Противоположный способ изображения в той же сфере отвлекается, с одной стороны, от внешних мук тела, а с другой — от отрицательной направленности против в себе и для себя правомерного в земной действительности, получая и в отношении содержания и в отношении формы почву, более соответствующую идеальному искусству. Этой почвой является исправление внутреннего мира, которое теперь выражается в его духовном страдании, в обращении души. Благодаря этому здесь, во-первых, исчезают жестокие и отвратительные истязания тела; во-вторых, варварская душевная религиозность уже не восстает против нравственной человечности, чтобы в абстракции чисто интеллектуального удовлетворения насильственно попирать всякое другое наслаждение в боли абсолютного отречения. Она восстает только против того, что на самом деле является греховным, преступным и дурным в человеческой природе.
Существует великая уверенность, что вера, эта внутренняя направленность духа на бога, способна превратить совершенное деяние в нечто чуждое субъекту даже в том случае, когда оно представляет грех и преступление, — что вера может превратить его в несовершившееся, смыть его.

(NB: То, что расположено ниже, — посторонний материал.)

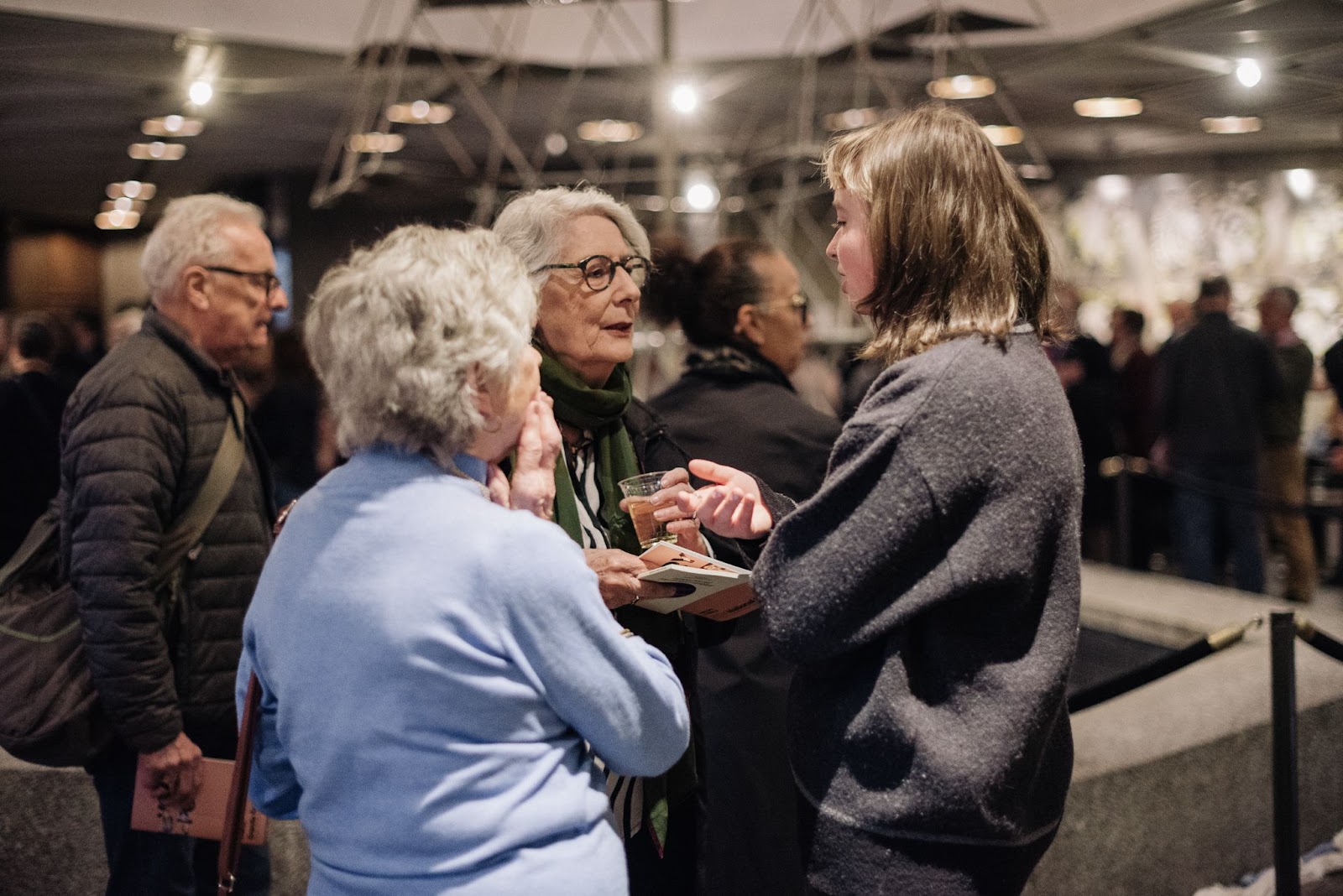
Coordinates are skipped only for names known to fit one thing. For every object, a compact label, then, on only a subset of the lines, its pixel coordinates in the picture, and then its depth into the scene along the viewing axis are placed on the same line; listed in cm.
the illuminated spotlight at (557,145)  953
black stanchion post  263
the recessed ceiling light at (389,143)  838
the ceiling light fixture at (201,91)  648
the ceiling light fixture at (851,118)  621
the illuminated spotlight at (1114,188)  987
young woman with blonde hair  145
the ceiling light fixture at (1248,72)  448
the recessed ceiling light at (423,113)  669
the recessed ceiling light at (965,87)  609
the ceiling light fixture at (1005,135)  584
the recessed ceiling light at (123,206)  705
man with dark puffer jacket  205
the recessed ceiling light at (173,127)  736
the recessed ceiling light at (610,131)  860
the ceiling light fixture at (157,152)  758
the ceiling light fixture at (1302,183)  440
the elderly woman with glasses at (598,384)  196
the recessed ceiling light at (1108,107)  735
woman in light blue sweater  126
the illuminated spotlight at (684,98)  467
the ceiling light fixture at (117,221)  672
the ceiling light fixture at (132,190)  726
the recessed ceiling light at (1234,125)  491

Это отступление от злого, абсолютно отрицательного, действительно осуществляющееся в субъекте, после того как субъективная воля и дух отвергли и уничтожили себя как злое начало, которым они были раньше, — это возвращение к положительному, укрепляющееся теперь внутри себя как подлинно действительное, вопреки прежнему греховному существованию, — есть истинно бесконечная сила религиозной любви, присутствие и действительность абсолютного духа в самом субъекте.
Чувство силы, стойкость собственного духа, побеждающего зло благодаря богу, к которому он обращается, и осознающего свое единство с ним, ибо он опосредствует себя с богом, — это чувство доставляет удовлетворение и блаженство. Оно заключается в том, что хотя бог созерцается как абсолютно иное, чем грехи бренной жизни, однако я знаю, что это бесконечное тождественно со мною как субъектом, что я ношу в себе это самосознание бога как мое «я», мое самосознание, и что это столь же достоверно, как достоверен я для самого себя. Это обращение происходит во внутреннем мире и принадлежит скорее религии, чем искусству. Однако так как это обращение совершает по преимуществу душа, которая может проявляться во внешнем элементе, то даже изобразительное искусство, в частности живопись, получает право довести до нашего созерцания подобное обращение. Но если она полностью изобразит весь процесс, заключенный в такого рода историях, то здесь снова может появиться элемент безобразного, потому что в этом случае должно быть изображено преступное я отвратительное, как, например, в рассказе о блудном сыне. Поэтому живописец выиграет, если сосредоточит обращение только в одном образе, не описывая подробно преступлений.
Такова Мария Магдалина, которая должна быть причислена к прекраснейшим образам религиозного круга. Особенно превосходно и в соответствии с требованиями искусства она изображалась итальянскими художниками. Она и внешне и внутренне является прекрасной грешницей, в которой грех столь же привлекателен, как и обращение. Однако в таких случаях ни грех, ни святость не очень-то принимаются всерьез; ей было много прощено, потому что она много любила; прощено ради ее любви и красоты. Трогательность этого сюжета в том, что он все же делает эту любовь предметом угрызения совести, что чувствительность, душевная красота Марии заставляет ее проливать слезы печали. Ее заблуждение не в том, что она так много любила; ее прекрасное, трогательное заблуждение состоит в том, что она считает себя грешницей, тогда как ее полная чувства красота вызывает лишь представление, что она была в своей любви душевно благородна и глубока.